Daily Mail editor Paul Dacre has said that newspapers are better behaved now than at any time in his 45-year journalistic career.
He makes the assertion in the introduction to a new edition of the Editors’ Codebook, a free guide which helps editors to interpret the Editors’ Code.
The book uses the 500-odd decisions issued by the Independent Press Standards Organisation to explain how editors and journalists can avoid falling foul of the regulator.
Dacre, who is stepping down after eight years as chairman of the Editors’ Code Committee, has written the introduction to the new Codebook.
In it he said: “Despite their challenging financial plight, it is my profound belief that newspapers and magazines behave more responsibly today than at any time in my 45-year journalistic career.
“And yet, for too many politicians, employees of the subsidy-cushioned media, and so-called ‘academic journalists’ the mainstream British Press can do no good. This is both regrettable and dangerous.
“We should be proud of the industry’s countless magnificent campaigns that fight for the voiceless. We should be proud of the brilliant investigations that hold power to account.

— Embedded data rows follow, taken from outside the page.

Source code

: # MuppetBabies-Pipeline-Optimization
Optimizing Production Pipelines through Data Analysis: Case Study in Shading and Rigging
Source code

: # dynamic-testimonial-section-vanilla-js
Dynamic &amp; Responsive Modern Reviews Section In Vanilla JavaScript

“And we should be proud of the fact that we are the country’s only genuinely independent media – an independence that enables us to give expression to the concerns of ordinary voters throughout Britain, concerns that are too often ignored or censored by both the political classes and supposedly liberal media, sealed, as they are, in their metropolitan echo chamber.
“Is it too much to hope that we, as an industry, can now start making a virtue of this independence and proclaim the vital contributions we make to preserving a healthy democratic society?

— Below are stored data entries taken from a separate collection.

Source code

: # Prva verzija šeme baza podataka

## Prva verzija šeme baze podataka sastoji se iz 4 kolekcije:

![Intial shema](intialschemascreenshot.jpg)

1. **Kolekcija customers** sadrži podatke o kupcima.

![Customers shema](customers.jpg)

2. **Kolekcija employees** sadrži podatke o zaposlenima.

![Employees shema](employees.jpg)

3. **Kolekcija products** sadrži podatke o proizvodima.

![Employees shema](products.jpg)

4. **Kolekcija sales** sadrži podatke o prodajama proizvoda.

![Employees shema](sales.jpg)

“At the time of writing, our industry is locked in a battle to prevent the imposition of profoundly illiberal legislation designed to blackmail newspapers into subscribing to a system of regulation that is sanctioned by the state. Make no mistake, if this were to happen, it would be the beginning of the end of a free Press in Britain.
“As IPSO’s Chairman, Sir Alan Moses, eloquently put it: ‘The essence of our Press is that it cannot and should not be forced into doing anything it does not choose to do… if it acts under compulsion it is indeed doomed.’
“And it is the subject of independence which brings me back to the Code. It is our code and we will never give its sovereignty up to someone else. Which is why we carry a huge responsibility to make it work.
“The Code is the glue which binds our industry to the principle of independent self-regulation (and how ironic that the Guardian and Financial Times have asked to use it while declining to join IPSO). No one disputes the value of binding legal contracts, but in the end no editor is going to want to be found in breach of a Code conceived and endorsed over three decades by his or her fellow editors.”
Codebook extract (how to avoid falling foul of Clause 1 – accuracy)
- Key questions an editor should ask about a story include:
- Can I demonstrate that the story is accurate?
- Can I demonstrate that we have taken care? For
example, do we have notes to support the story? - Have we put the key points of the story to the people
mentioned in it? Do we need to? - Is the headline supported by the text of the story?
- Are the pictures misleading?
- Have we distinguished between claims and facts?
- If we have made a significant error, how prominently
should we run the correction? - Should we apologise in addition to running a
correction? - Are we acting promptly to resolve the problem?
- Should we offer a complainant an opportunity to
reply if there is a significant inaccuracy?